(INSTRUCTIONS TO FOLLOW):
For every item below, render the text as a JSON list of strings with one string per line, omitting blank lines.

(RECORDS SHOWN Opens)

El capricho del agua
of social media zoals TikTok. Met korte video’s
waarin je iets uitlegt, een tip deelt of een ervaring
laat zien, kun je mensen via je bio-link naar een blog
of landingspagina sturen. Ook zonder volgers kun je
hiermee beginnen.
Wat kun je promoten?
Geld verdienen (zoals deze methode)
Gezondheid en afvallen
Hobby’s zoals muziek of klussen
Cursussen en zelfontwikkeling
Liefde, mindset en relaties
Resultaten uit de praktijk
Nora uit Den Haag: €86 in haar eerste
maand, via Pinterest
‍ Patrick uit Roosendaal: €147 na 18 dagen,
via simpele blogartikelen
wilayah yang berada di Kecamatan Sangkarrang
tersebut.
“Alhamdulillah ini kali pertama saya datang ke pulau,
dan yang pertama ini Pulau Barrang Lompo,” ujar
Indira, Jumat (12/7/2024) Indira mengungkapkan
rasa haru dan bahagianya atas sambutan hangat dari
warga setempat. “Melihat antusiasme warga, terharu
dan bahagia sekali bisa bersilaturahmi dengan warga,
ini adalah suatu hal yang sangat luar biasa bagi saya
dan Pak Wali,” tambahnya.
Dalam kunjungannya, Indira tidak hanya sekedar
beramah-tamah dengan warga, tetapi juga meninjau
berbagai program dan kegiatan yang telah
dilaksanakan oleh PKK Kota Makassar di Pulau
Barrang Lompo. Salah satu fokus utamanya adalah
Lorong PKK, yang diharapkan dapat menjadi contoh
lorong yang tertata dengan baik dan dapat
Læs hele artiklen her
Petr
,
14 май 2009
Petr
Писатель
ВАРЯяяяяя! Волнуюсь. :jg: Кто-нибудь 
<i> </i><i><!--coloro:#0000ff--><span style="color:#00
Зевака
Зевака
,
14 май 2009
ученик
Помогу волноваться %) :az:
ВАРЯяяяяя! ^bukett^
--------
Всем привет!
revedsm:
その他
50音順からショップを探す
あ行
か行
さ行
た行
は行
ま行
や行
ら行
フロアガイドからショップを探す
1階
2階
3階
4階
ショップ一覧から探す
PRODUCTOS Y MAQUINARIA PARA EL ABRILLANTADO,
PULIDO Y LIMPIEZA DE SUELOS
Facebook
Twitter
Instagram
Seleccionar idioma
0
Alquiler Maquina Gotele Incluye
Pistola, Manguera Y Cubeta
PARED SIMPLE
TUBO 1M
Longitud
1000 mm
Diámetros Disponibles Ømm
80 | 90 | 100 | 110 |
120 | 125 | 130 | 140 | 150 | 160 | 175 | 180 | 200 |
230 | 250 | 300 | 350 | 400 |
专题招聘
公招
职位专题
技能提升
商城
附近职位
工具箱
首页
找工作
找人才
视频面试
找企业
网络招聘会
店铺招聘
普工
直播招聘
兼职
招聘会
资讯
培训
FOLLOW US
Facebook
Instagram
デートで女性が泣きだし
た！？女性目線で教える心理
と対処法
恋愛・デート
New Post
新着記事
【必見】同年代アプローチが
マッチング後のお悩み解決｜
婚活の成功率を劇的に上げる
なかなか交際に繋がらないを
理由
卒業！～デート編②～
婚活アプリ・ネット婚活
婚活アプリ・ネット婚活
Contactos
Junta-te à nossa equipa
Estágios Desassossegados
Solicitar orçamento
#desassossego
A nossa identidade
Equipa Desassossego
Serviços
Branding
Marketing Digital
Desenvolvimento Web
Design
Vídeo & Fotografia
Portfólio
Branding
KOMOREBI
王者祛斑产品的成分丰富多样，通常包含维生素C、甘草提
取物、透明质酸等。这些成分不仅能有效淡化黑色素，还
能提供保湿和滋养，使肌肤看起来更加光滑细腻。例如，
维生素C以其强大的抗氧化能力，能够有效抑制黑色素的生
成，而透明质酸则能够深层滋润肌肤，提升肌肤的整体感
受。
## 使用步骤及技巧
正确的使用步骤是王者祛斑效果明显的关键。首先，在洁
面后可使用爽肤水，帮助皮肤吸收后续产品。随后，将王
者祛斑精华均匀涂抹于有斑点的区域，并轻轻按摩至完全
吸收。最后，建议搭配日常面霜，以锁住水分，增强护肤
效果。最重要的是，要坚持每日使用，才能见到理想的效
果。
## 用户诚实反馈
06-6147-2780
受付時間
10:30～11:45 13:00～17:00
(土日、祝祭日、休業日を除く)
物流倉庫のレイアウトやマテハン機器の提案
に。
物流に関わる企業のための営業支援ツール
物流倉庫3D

(RECORDS SHOWN Closes)

(SOLVED PROBLEM):
[
  "El capricho del agua",
  "of social media zoals TikTok. Met korte video’s",
  "waarin je iets uitlegt, een tip deelt of een ervaring",
  "laat zien, kun je mensen via je bio-link naar een blog",
  "of landingspagina sturen. Ook zonder volgers kun je",
  "hiermee beginnen.",
  "Wat kun je promoten?",
  "Geld verdienen (zoals deze methode)",
  "Gezondheid en afvallen",
  "Hobby’s zoals muziek of klussen",
  "Cursussen en zelfontwikkeling",
  "Liefde, mindset en relaties",
  "Resultaten uit de praktijk",
  "Nora uit Den Haag: €86 in haar eerste",
  "maand, via Pinterest",
  "‍ Patrick uit Roosendaal: €147 na 18 dagen,",
  "via simpele blogartikelen",
  "wilayah yang berada di Kecamatan Sangkarrang",
  "tersebut.",
  "“Alhamdulillah ini kali pertama saya datang ke pulau,",
  "dan yang pertama ini Pulau Barrang Lompo,” ujar",
  "Indira, Jumat (12/7/2024) Indira mengungkapkan",
  "rasa haru dan bahagianya atas sambutan hangat dari",
  "warga setempat. “Melihat antusiasme warga, terharu",
  "dan bahagia sekali bisa bersilaturahmi dengan warga,",
  "ini adalah suatu hal yang sangat luar biasa bagi saya",
  "dan Pak Wali,” tambahnya.",
  "Dalam kunjungannya, Indira tidak hanya sekedar",
  "beramah-tamah dengan warga, tetapi juga meninjau",
  "berbagai program dan kegiatan yang telah",
  "dilaksanakan oleh PKK Kota Makassar di Pulau",
  "Barrang Lompo. Salah satu fokus utamanya adalah",
  "Lorong PKK, yang diharapkan dapat menjadi contoh",
  "lorong yang tertata dengan baik dan dapat",
  "Læs hele artiklen her",
  "Petr",
  ",",
  "14 май 2009",
  "Petr",
  "Писатель",
  "ВАРЯяяяяя! Волнуюсь. :jg: Кто-нибудь ",
  "<i> </i><i><!--coloro:#0000ff--><span style=\"color:#00",
  "Зевака",
  "Зевака",
  ",",
  "14 май 2009",
  "ученик",
  "Помогу волноваться %) :az:",
  "ВАРЯяяяяя! ^bukett^",
  "--------",
  "Всем привет!",
  "revedsm:",
  "その他",
  "50音順からショップを探す",
  "あ行",
  "か行",
  "さ行",
  "た行",
  "は行",
  "ま行",
  "や行",
  "ら行",
  "フロアガイドからショップを探す",
  "1階",
  "2階",
  "3階",
  "4階",
  "ショップ一覧から探す",
  "PRODUCTOS Y MAQUINARIA PARA EL ABRILLANTADO,",
  "PULIDO Y LIMPIEZA DE SUELOS",
  "Facebook",
  "Twitter",
  "Instagram",
  "Seleccionar idioma",
  "0",
  "Alquiler Maquina Gotele Incluye",
  "Pistola, Manguera Y Cubeta",
  "PARED SIMPLE",
  "TUBO 1M",
  "Longitud",
  "1000 mm",
  "Diámetros Disponibles Ømm",
  "80 | 90 | 100 | 110 |",
  "120 | 125 | 130 | 140 | 150 | 160 | 175 | 180 | 200 |",
  "230 | 250 | 300 | 350 | 400 |",
  "专题招聘",
  "公招",
  "职位专题",
  "技能提升",
  "商城",
  "附近职位",
  "工具箱",
  "首页",
  "找工作",
  "找人才",
  "视频面试",
  "找企业",
  "网络招聘会",
  "店铺招聘",
  "普工",
  "直播招聘",
  "兼职",
  "招聘会",
  "资讯",
  "培训",
  "FOLLOW US",
  "Facebook",
  "Instagram",
  "デートで女性が泣きだし",
  "た！？女性目線で教える心理",
  "と対処法",
  "恋愛・デート",
  "New Post",
  "新着記事",
  "【必見】同年代アプローチが",
  "マッチング後のお悩み解決｜",
  "婚活の成功率を劇的に上げる",
  "なかなか交際に繋がらないを",
  "理由",
  "卒業！～デート編②～",
  "婚活アプリ・ネット婚活",
  "婚活アプリ・ネット婚活",
  "Contactos",
  "Junta-te à nossa equipa",
  "Estágios Desassossegados",
  "Solicitar orçamento",
  "#desassossego",
  "A nossa identidade",
  "Equipa Desassossego",
  "Serviços",
  "Branding",
  "Marketing Digital",
  "Desenvolvimento Web",
  "Design",
  "Vídeo & Fotografia",
  "Portfólio",
  "Branding",
  "KOMOREBI",
  "王者祛斑产品的成分丰富多样，通常包含维生素C、甘草提",
  "取物、透明质酸等。这些成分不仅能有效淡化黑色素，还",
  "能提供保湿和滋养，使肌肤看起来更加光滑细腻。例如，",
  "维生素C以其强大的抗氧化能力，能够有效抑制黑色素的生",
  "成，而透明质酸则能够深层滋润肌肤，提升肌肤的整体感",
  "受。",
  "## 使用步骤及技巧",
  "正确的使用步骤是王者祛斑效果明显的关键。首先，在洁",
  "面后可使用爽肤水，帮助皮肤吸收后续产品。随后，将王",
  "者祛斑精华均匀涂抹于有斑点的区域，并轻轻按摩至完全",
  "吸收。最后，建议搭配日常面霜，以锁住水分，增强护肤",
  "效果。最重要的是，要坚持每日使用，才能见到理想的效",
  "果。",
  "## 用户诚实反馈",
  "06-6147-2780",
  "受付時間",
  "10:30～11:45 13:00～17:00",
  "(土日、祝祭日、休業日を除く)",
  "物流倉庫のレイアウトやマテハン機器の提案",
  "に。",
  "物流に関わる企業のための営業支援ツール",
  "物流倉庫3D"
]